Gempa Sukabumi, Warga Terpaksa Hidup di Kolong Terpal

GETIR: Warga Desa Purwabakti harus rela tidur beratap terpal di tengah sawah akibat kehilangan rumahnya yang ambruk diguncang gempa.

SUKABUMI, RADARSUKABUMI.com – Gempa bumi Sukabumi magnitudo 5.1 pada Selasa (10/3/2020) juga berdampak pada Kampung Cisalada RW 06, Desa Purwabakti, Kecamatan Pamijahan. Mereka terpaksa tinggal di kolong terpal di tengah sawah, kaki Gunung Salak.

Bacaan Lainnya

Dengan pandangan yang kosong sejumlah ibu-ibu berteduh dibawah tenda berwarna merah dan biru, sesekali mereka mengibaskan kain kebagian wajah karena tak kuasa menahan cuaca yang cukup terik pada Rabu (11/3) kemarin.

Tak hanya para ibu yang berada ditenda berukuran 2×3 meter itu, sedikitnya ada 10 anak-anak ikut menempati tenda darurat tersebut. Mereka sudah satu hari satu malam tidur di tengah sawah dengan beralas tikar.

Padahal, jarak rumah mereka tak jauh dari tenda tersebut hanya berjarak 50 meter saja. Namun, kondisi perkampungan yang berada di lembah bukit Gagak ini seperti tak berpenghuni.
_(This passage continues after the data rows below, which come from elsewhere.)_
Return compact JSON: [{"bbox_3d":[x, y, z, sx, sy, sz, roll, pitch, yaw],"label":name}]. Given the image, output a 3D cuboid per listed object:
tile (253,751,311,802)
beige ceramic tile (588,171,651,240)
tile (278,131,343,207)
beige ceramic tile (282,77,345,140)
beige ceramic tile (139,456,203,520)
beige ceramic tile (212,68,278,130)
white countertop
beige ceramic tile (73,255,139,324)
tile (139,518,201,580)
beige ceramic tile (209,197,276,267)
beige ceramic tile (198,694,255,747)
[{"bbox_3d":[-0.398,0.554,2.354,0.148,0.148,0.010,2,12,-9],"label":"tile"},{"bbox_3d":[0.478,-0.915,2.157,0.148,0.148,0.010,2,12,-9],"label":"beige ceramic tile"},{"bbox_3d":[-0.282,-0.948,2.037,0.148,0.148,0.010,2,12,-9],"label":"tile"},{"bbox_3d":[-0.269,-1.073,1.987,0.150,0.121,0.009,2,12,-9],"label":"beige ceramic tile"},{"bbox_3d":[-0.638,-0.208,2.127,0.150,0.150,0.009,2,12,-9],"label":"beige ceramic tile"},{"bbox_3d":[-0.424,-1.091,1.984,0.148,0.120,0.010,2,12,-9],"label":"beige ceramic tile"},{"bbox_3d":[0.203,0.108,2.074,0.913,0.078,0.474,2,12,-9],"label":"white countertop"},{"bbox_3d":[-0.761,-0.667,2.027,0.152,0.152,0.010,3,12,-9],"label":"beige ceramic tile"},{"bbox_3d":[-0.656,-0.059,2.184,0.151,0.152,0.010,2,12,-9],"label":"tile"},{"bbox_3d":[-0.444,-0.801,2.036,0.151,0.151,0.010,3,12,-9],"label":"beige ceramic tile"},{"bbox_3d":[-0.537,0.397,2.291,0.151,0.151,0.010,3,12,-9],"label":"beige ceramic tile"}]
Meski begitu, anak-anak di tenda pengungsian tidak pernah takut akan apa yang akan terjadi kemudian. Meraka malah tampak senang bermain-main di pematang sawah, sambil melihat ayah mereka yang bekerja sebagai seorang petani.

Namun, kondisi siang hari yang terik sangat berbanding terbalik dengan kondisi di malam hari. Seluruh warganya memilih untuk tetap berada ke tengah sawah, daripada tidur dibawah langit rumah yang retak dan tak tahu kapan akan menimpa penghuninya.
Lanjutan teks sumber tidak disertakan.